Transcriptional dysregulation in rat livers following three weekly doses of GalNAc–siRNAs targeting Ttr (D1, D4, top) or Hao1 (D6, D9, bottom). Frozen livers were collected 24 h after last dose for RNA-seq analysis. Log₂ fold change plots (MA plot) represent the average signal from each cohort (n = 4–5). Dots represent individual rat gene transcripts, their average read count and the level of change in expression compared to the control group dosed with 0.9% NaCl. Whereas gray dots represent gene transcripts that were not determined to be differentially expressed after siRNA treatment relative to the control, the blue and red dots represent differentially expressed gene transcripts (false discovery rate < 0.05) with or without a canonical miRNA match (8mer, 7mer-m8, 7mer-A1 and mer6) to the guide seed region, respectively.

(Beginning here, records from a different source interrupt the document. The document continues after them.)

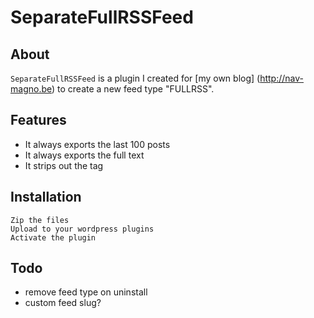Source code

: SeparateFullRSSFeed
===================

About
-----
`SeparateFullRSSFeed` is a plugin I created for [my own blog] (http://nav-magno.be) to create a new feed type "FULLRSS".

Features
--------
- It always exports the last 100 posts
- It always exports the full text
- It strips out the *<!--more-->* tag

Installation
------------
	Zip the files
	Upload to your wordpress plugins
	Activate the plugin

Todo
----
- remove feed type on uninstall
- custom feed slug?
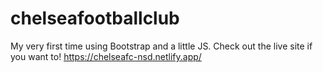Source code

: # chelseafootballclub
My very first time using Bootstrap and a little JS.
Check out the live site if you want to!
https://chelseafc-nsd.netlify.app/
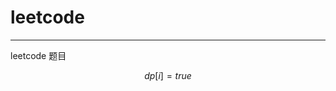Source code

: # leetcode


----------
<script type="text/javascript" src="http://cdn.mathjax.org/mathjax/latest/MathJax.js?config=default"></script>
leetcode 题目

$$ dp[i] = true $$
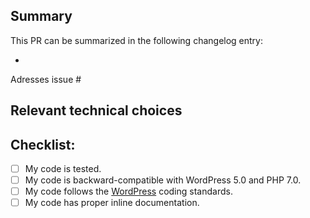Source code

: <!--
BEFORE OPENING YOUR PULL REQUEST:
- Make sure your code is backward-compatible with WordPress 5.0 and PHP 7.0.
- Make sure your code follows the WordPress coding standards.
- Make sure your code is properly documented.
-->

## Summary

<!-- Please provide one sentence summarizing the PR, to be used in the changelog. -->
This PR can be summarized in the following changelog entry:

*

<!-- Please reference the issue this PR addresses. -->
Adresses issue #

## Relevant technical choices
<!-- Please describe your changes. -->

## Checklist:
- [ ] My code is tested.
- [ ] My code is backward-compatible with WordPress 5.0 and PHP 7.0.
- [ ] My code follows the [WordPress](https://make.wordpress.org/core/handbook/best-practices/coding-standards/) coding standards.
- [ ] My code has proper inline documentation.
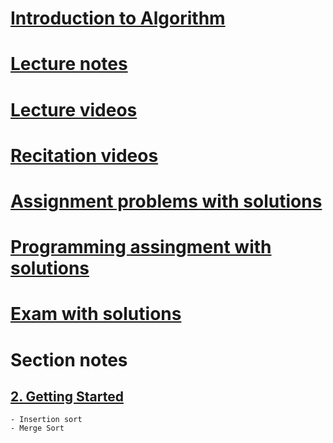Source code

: # [Introduction to Algorithm](https://ocw.mit.edu/courses/electrical-engineering-and-computer-science/6-006-introduction-to-algorithms-fall-2011/)

# [Lecture notes](https://ocw.mit.edu/courses/electrical-engineering-and-computer-science/6-006-introduction-to-algorithms-fall-2011/lecture-notes/)

# [Lecture videos](https://www.youtube.com/watch?v=HtSuA80QTyo&list=PLUl4u3cNGP61Oq3tWYp6V_F-5jb5L2iHb)

# [Recitation videos](https://ocw.mit.edu/courses/electrical-engineering-and-computer-science/6-006-introduction-to-algorithms-fall-2011/recitation-videos/)

# [Assignment problems with solutions](https://ocw.mit.edu/courses/electrical-engineering-and-computer-science/6-006-introduction-to-algorithms-fall-2011/assignments/)

# [Programming assingment with solutions](https://ocw.mit.edu/courses/electrical-engineering-and-computer-science/6-006-introduction-to-algorithms-fall-2011/assignments/)

# [Exam with solutions](https://ocw.mit.edu/courses/electrical-engineering-and-computer-science/6-006-introduction-to-algorithms-fall-2011/exams/)

# Section notes

## [2. Getting Started](./2)

    - Insertion sort
    - Merge Sort
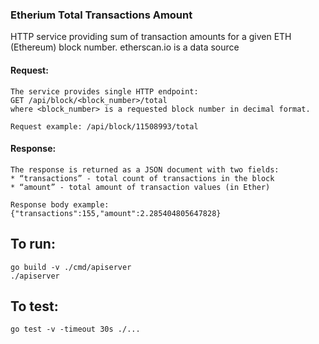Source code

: ### Etherium Total Transactions Amount
HTTP service providing sum of transaction amounts for a given ETH (Ethereum) block number.
etherscan.io is a data source

#### Request:
    The service provides single HTTP endpoint:
    GET /api/block/<block_number>/total
    where <block_number> is a requested block number in decimal format.

    Request example: /api/block/11508993/total
#### Response:
    The response is returned as a JSON document with two fields:
    * “transactions” - total count of transactions in the block
    * “amount” - total amount of transaction values (in Ether)

    Response body example:
    {"transactions":155,"amount":2.285404805647828}
## To run:
    go build -v ./cmd/apiserver
    ./apiserver

## To test:
    go test -v -timeout 30s ./...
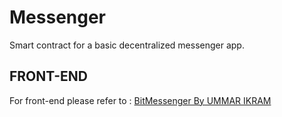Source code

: # Messenger

Smart contract for a basic decentralized messenger app.

## FRONT-END

For front-end please refer to : [BitMessenger By UMMAR IKRAM](https://github.com/ummarikram/BitMessenger)
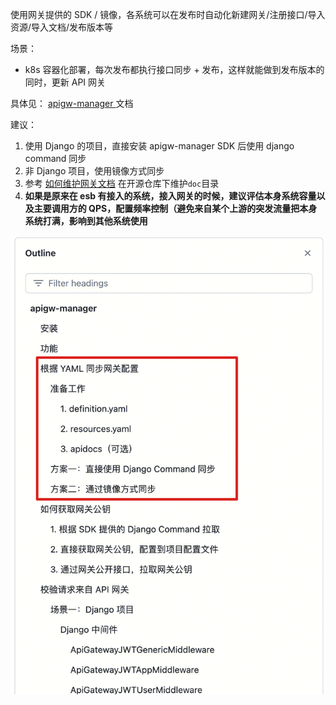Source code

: 

使用网关提供的 SDK / 镜像，各系统可以在发布时自动化新建网关/注册接口/导入资源/导入文档/发布版本等

场景：
- k8s 容器化部署，每次发布都执行接口同步 + 发布，这样就能做到发布版本的同时，更新 API 网关

具体见： [apigw-manager ](https://github.com/TencentBlueKing/bkpaas-python-sdk/tree/master/sdks/apigw-manager) 文档

建议：
1. 使用 Django 的项目，直接安装 apigw-manager SDK 后使用 django command 同步
2. 非 Django 项目，使用镜像方式同步
3. 参考 [如何维护网关文档](manage-document.md) 在开源仓库下维护`doc`目录
4. **如果是原来在 esb 有接入的系统，接入网关的时候，建议评估本身系统容量以及主要调用方的 QPS，配置频率控制（避免来自某个上游的突发流量把本身系统打满，影响到其他系统使用**

![image.png](media/auto-connect-gateway-01.png)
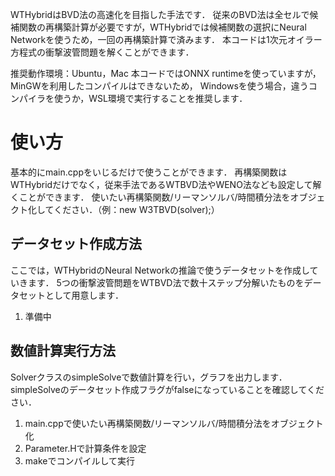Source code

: WTHybridはBVD法の高速化を目指した手法です．
従来のBVD法は全セルで候補関数の再構築計算が必要ですが，WTHybridでは候補関数の選択にNeural Networkを使うため，一回の再構築計算で済みます．
本コードは1次元オイラー方程式の衝撃波管問題を解くことができます．

推奨動作環境：Ubuntu，Mac
本コードではONNX runtimeを使っていますが，MinGWを利用したコンパイルはできないため，
Windowsを使う場合，違うコンパイラを使うか，WSL環境で実行することを推奨します．

# 使い方
基本的にmain.cppをいじるだけで使うことができます．
再構築関数はWTHybridだけでなく，従来手法であるWTBVD法やWENO法なども設定して解くことができます．
使いたい再構築関数/リーマンソルバ/時間積分法をオブジェクト化してください．（例：new W3TBVD(solver);）

## データセット作成方法
ここでは，WTHybridのNeural Networkの推論で使うデータセットを作成していきます．
5つの衝撃波管問題をWTBVD法で数十ステップ分解いたものをデータセットとして用意します．
1. 準備中

## 数値計算実行方法
SolverクラスのsimpleSolveで数値計算を行い，グラフを出力します．
simpleSolveのデータセット作成フラグがfalseになっていることを確認してください．
1. main.cppで使いたい再構築関数/リーマンソルバ/時間積分法をオブジェクト化
2. Parameter.Hで計算条件を設定
3. makeでコンパイルして実行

On-target knockdown is represented by the circled dot.

Figure 4.

Evaluation of 2′–5′-RNA-modified siRNAs in rats. (A) Structures of RNA and 2′–5′-RNA nucleotides. (B) Transcriptional dysregulation in primary rat hepatocytes following transfection of the specified siRNAs at a dose of 50 nM (n = 4). (C) Summary of the range of microscopic liver findings based on severity grade after three weekly doses of 30 mg/kg in rats (n = 4). (D) Measured liver enzymes from serum that was collected 24 h after final dose.

Figure 5.

Evaluation of the efficacy and specificity of ALN-HBV02. (A) Pharmacodynamics after a single 1 mg/kg dose of ALN-HBV or ALN-HBV02 in mice transduced with HBV-AAV8. Serum HBsAg levels represent the average and error bars represent the standard deviation of all animals from a given cohort (n = 3), each normalized to individual pre-dose serum HBsAg levels. (B) Measurement of transcriptional dysregulation in HepG2.2.15 after transfection at 10 nM with ALN-HBV or ALN-HBV02 relative to a mock control. MA and CDF plots are shown on the left and right, respectively. In CDF plots, each colored line represents the impact of different types of seed matches on the cumulative dysregulation of gene transcripts: black = background; purple = mer6; yellow = mer7-A1; blue = mer7-m8; and red = mer8.

Figure 6.

Modeling of modified guide strands in human Ago2. GNA-modified guide strand of D4 (A) or DNA-modified guide strand of D11 (B) modeled into the structure of Ago2–guide complex (PDB code 4F3T) (41). The angle of the kink in the guide strand introduced by Ile365 is indicated by the black dashed wedge. The same guide strands, now modeled into a structure of Ago2 in complex with both guide and target RNAs (PDB code 4W5T), are shown in panels (C) and (D) (7). A relax of the kink between g6 and g7 can be observed with a close to A-like conformation of the guide–target duplex.